Exercise
Copy verbatim the block of lines in the entries below whose first line contains "DESCRIPTION | AMOUNT |" and whose last line contains "2015-2016 | $166.50 |". Leave out all other lines.
________________________________________
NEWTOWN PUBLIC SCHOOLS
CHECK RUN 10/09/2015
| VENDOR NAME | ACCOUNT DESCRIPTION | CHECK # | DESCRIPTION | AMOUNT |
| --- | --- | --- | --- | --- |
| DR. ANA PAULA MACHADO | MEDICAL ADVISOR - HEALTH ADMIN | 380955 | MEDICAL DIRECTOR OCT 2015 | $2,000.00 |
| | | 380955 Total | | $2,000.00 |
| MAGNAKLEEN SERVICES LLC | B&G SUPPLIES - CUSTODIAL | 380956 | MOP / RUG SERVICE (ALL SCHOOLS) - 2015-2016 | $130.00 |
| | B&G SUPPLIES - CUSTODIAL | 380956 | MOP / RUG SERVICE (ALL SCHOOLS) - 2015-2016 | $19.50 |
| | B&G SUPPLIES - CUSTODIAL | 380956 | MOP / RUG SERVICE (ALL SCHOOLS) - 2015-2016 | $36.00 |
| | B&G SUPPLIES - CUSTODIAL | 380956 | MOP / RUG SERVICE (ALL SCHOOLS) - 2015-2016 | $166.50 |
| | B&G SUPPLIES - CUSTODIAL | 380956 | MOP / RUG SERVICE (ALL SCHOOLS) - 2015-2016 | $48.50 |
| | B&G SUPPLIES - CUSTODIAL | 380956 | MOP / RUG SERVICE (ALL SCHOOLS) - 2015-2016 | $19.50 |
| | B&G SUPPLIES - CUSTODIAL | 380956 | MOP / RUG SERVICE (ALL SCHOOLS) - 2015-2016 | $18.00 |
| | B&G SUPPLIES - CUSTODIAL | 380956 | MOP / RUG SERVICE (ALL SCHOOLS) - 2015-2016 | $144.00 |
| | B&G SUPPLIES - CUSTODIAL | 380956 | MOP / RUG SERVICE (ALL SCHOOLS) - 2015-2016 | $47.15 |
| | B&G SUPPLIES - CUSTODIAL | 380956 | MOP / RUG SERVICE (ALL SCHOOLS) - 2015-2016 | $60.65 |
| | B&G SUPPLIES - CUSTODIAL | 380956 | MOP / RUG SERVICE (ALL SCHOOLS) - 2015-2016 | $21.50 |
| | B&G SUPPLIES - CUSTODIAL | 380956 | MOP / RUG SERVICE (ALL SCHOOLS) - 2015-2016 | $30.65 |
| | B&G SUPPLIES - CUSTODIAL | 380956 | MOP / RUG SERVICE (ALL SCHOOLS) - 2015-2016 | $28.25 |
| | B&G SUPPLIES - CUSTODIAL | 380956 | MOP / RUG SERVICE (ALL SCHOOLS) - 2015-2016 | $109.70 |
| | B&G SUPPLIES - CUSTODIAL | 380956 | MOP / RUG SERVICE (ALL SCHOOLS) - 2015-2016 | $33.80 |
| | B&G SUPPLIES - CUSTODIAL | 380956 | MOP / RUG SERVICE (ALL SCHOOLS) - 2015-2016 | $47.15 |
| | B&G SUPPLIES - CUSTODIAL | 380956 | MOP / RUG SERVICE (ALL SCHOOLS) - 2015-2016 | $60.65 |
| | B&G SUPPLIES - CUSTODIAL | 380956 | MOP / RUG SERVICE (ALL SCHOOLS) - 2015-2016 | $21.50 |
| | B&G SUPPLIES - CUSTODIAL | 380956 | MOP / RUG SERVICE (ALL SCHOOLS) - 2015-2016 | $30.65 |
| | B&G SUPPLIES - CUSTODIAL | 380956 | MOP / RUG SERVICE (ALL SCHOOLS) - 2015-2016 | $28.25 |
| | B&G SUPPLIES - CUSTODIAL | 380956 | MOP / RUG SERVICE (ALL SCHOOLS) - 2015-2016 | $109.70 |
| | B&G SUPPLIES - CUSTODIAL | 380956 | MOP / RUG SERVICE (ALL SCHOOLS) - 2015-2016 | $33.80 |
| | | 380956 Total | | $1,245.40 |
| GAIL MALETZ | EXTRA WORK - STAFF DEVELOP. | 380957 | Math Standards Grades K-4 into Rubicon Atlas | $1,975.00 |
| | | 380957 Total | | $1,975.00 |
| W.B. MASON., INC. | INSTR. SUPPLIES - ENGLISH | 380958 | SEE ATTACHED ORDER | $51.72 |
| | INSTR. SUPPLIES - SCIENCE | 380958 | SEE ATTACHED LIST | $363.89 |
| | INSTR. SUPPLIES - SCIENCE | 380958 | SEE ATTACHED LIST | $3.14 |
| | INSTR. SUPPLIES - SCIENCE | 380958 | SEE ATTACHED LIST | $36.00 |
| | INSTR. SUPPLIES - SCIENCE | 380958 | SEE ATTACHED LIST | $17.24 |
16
________________________________________
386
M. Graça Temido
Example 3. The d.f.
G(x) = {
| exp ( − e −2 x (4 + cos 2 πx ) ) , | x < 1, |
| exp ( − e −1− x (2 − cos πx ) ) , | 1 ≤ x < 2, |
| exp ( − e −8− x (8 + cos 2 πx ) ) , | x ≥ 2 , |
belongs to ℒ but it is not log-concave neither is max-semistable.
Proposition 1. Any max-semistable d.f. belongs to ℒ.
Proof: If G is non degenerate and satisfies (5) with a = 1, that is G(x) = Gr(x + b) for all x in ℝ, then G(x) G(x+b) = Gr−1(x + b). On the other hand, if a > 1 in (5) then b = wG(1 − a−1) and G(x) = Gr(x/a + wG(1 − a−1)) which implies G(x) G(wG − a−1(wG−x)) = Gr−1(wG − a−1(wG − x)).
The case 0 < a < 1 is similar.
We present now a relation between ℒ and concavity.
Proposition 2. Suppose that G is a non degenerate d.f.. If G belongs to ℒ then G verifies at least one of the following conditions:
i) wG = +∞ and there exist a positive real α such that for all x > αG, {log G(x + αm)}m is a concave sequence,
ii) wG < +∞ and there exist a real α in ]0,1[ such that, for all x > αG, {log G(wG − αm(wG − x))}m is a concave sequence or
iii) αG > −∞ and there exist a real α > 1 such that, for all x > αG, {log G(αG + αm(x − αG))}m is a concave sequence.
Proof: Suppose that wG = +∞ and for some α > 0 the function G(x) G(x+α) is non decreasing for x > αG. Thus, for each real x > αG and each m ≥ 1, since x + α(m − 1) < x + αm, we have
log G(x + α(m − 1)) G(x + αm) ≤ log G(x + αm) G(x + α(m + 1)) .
________________________________________
Reply
| VENDOR NAME | ACCOUNT DESCRIPTION | CHECK # | DESCRIPTION | AMOUNT |
| --- | --- | --- | --- | --- |
| DR. ANA PAULA MACHADO | MEDICAL ADVISOR - HEALTH ADMIN | 380955 | MEDICAL DIRECTOR OCT 2015 | $2,000.00 |
| | | 380955 Total | | $2,000.00 |
| MAGNAKLEEN SERVICES LLC | B&G SUPPLIES - CUSTODIAL | 380956 | MOP / RUG SERVICE (ALL SCHOOLS) - 2015-2016 | $130.00 |
| | B&G SUPPLIES - CUSTODIAL | 380956 | MOP / RUG SERVICE (ALL SCHOOLS) - 2015-2016 | $19.50 |
| | B&G SUPPLIES - CUSTODIAL | 380956 | MOP / RUG SERVICE (ALL SCHOOLS) - 2015-2016 | $36.00 |
| | B&G SUPPLIES - CUSTODIAL | 380956 | MOP / RUG SERVICE (ALL SCHOOLS) - 2015-2016 | $166.50 |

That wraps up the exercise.